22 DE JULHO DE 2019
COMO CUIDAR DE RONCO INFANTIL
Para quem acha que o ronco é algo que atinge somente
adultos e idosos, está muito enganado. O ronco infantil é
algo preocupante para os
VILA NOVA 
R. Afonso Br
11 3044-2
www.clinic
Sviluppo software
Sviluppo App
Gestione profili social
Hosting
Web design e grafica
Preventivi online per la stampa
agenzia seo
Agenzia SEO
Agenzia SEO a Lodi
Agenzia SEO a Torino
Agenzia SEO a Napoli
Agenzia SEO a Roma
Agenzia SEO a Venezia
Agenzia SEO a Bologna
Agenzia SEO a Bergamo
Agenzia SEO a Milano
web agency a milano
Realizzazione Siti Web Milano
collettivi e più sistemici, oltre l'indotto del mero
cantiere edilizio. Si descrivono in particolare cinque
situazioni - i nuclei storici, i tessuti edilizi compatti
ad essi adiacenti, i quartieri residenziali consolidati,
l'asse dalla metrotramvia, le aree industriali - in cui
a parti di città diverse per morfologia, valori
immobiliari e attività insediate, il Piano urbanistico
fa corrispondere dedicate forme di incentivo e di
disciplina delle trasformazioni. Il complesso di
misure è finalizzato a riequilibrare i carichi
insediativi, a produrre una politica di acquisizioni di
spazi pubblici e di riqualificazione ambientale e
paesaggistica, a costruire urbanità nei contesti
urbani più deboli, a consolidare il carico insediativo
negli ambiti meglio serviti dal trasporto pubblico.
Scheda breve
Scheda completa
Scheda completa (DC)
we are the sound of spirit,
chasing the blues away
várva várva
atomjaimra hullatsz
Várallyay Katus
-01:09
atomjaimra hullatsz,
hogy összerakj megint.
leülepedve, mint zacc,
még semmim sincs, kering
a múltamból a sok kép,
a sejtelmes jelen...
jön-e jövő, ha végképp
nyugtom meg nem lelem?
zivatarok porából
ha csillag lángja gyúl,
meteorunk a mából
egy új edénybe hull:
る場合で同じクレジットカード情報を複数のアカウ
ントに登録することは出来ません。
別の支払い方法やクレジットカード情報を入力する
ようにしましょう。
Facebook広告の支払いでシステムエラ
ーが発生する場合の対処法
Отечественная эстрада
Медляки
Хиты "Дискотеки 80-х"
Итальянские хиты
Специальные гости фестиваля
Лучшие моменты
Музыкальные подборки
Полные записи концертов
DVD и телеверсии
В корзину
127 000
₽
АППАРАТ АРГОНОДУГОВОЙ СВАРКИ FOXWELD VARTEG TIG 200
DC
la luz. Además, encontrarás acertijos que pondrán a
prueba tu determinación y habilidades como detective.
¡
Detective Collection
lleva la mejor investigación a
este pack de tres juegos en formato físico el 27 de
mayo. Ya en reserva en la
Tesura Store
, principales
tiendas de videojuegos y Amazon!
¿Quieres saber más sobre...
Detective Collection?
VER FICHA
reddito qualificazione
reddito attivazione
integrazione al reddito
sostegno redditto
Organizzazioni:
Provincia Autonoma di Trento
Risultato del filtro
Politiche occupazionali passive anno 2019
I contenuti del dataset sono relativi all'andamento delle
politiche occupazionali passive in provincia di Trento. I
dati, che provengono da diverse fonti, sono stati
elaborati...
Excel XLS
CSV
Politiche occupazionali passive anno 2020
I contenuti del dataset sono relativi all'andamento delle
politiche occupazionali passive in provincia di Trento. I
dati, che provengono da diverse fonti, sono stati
- - -
### Required work
Arrange every line of text from the material above as a JSON list of strings, one string per line and in the same order, with blank lines left out.

### Reply
[
  "22 DE JULHO DE 2019",
  "COMO CUIDAR DE RONCO INFANTIL",
  "Para quem acha que o ronco é algo que atinge somente",
  "adultos e idosos, está muito enganado. O ronco infantil é",
  "algo preocupante para os",
  "VILA NOVA ",
  "R. Afonso Br",
  "11 3044-2",
  "www.clinic",
  "Sviluppo software",
  "Sviluppo App",
  "Gestione profili social",
  "Hosting",
  "Web design e grafica",
  "Preventivi online per la stampa",
  "agenzia seo",
  "Agenzia SEO",
  "Agenzia SEO a Lodi",
  "Agenzia SEO a Torino",
  "Agenzia SEO a Napoli",
  "Agenzia SEO a Roma",
  "Agenzia SEO a Venezia",
  "Agenzia SEO a Bologna",
  "Agenzia SEO a Bergamo",
  "Agenzia SEO a Milano",
  "web agency a milano",
  "Realizzazione Siti Web Milano",
  "collettivi e più sistemici, oltre l'indotto del mero",
  "cantiere edilizio. Si descrivono in particolare cinque",
  "situazioni - i nuclei storici, i tessuti edilizi compatti",
  "ad essi adiacenti, i quartieri residenziali consolidati,",
  "l'asse dalla metrotramvia, le aree industriali - in cui",
  "a parti di città diverse per morfologia, valori",
  "immobiliari e attività insediate, il Piano urbanistico",
  "fa corrispondere dedicate forme di incentivo e di",
  "disciplina delle trasformazioni. Il complesso di",
  "misure è finalizzato a riequilibrare i carichi",
  "insediativi, a produrre una politica di acquisizioni di",
  "spazi pubblici e di riqualificazione ambientale e",
  "paesaggistica, a costruire urbanità nei contesti",
  "urbani più deboli, a consolidare il carico insediativo",
  "negli ambiti meglio serviti dal trasporto pubblico.",
  "Scheda breve",
  "Scheda completa",
  "Scheda completa (DC)",
  "we are the sound of spirit,",
  "chasing the blues away",
  "várva várva",
  "atomjaimra hullatsz",
  "Várallyay Katus",
  "-01:09",
  "atomjaimra hullatsz,",
  "hogy összerakj megint.",
  "leülepedve, mint zacc,",
  "még semmim sincs, kering",
  "a múltamból a sok kép,",
  "a sejtelmes jelen...",
  "jön-e jövő, ha végképp",
  "nyugtom meg nem lelem?",
  "zivatarok porából",
  "ha csillag lángja gyúl,",
  "meteorunk a mából",
  "egy új edénybe hull:",
  "る場合で同じクレジットカード情報を複数のアカウ",
  "ントに登録することは出来ません。",
  "別の支払い方法やクレジットカード情報を入力する",
  "ようにしましょう。",
  "Facebook広告の支払いでシステムエラ",
  "ーが発生する場合の対処法",
  "Отечественная эстрада",
  "Медляки",
  "Хиты \"Дискотеки 80-х\"",
  "Итальянские хиты",
  "Специальные гости фестиваля",
  "Лучшие моменты",
  "Музыкальные подборки",
  "Полные записи концертов",
  "DVD и телеверсии",
  "В корзину",
  "127 000",
  "₽",
  "АППАРАТ АРГОНОДУГОВОЙ СВАРКИ FOXWELD VARTEG TIG 200",
  "DC",
  "la luz. Además, encontrarás acertijos que pondrán a",
  "prueba tu determinación y habilidades como detective.",
  "¡",
  "Detective Collection",
  "lleva la mejor investigación a",
  "este pack de tres juegos en formato físico el 27 de",
  "mayo. Ya en reserva en la",
  "Tesura Store",
  ", principales",
  "tiendas de videojuegos y Amazon!",
  "¿Quieres saber más sobre...",
  "Detective Collection?",
  "VER FICHA",
  "reddito qualificazione",
  "reddito attivazione",
  "integrazione al reddito",
  "sostegno redditto",
  "Organizzazioni:",
  "Provincia Autonoma di Trento",
  "Risultato del filtro",
  "Politiche occupazionali passive anno 2019",
  "I contenuti del dataset sono relativi all'andamento delle",
  "politiche occupazionali passive in provincia di Trento. I",
  "dati, che provengono da diverse fonti, sono stati",
  "elaborati...",
  "Excel XLS",
  "CSV",
  "Politiche occupazionali passive anno 2020",
  "I contenuti del dataset sono relativi all'andamento delle",
  "politiche occupazionali passive in provincia di Trento. I",
  "dati, che provengono da diverse fonti, sono stati"
]